= Dataset extract =
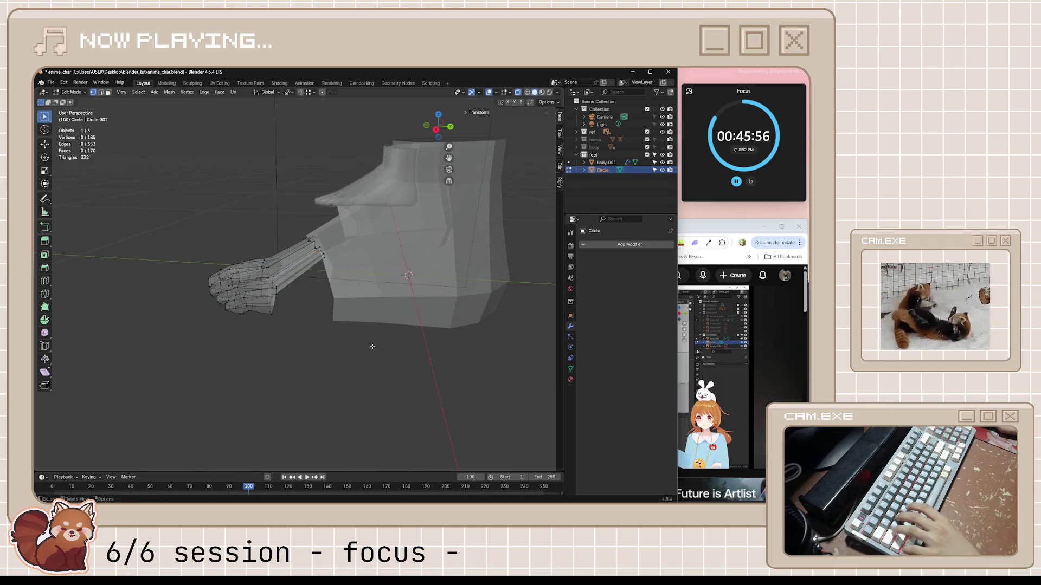
middle_click_drag(387, 271, 352, 270)
key("ctrl+s")
key("alt+Tab")
key("space")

= Assignment =
Give back the data verbatim. The pictures are not part of the copy.

= Answer to the exercise =
middle_click_drag(387, 271, 352, 270)
key("ctrl+s")
key("alt+Tab")
key("space")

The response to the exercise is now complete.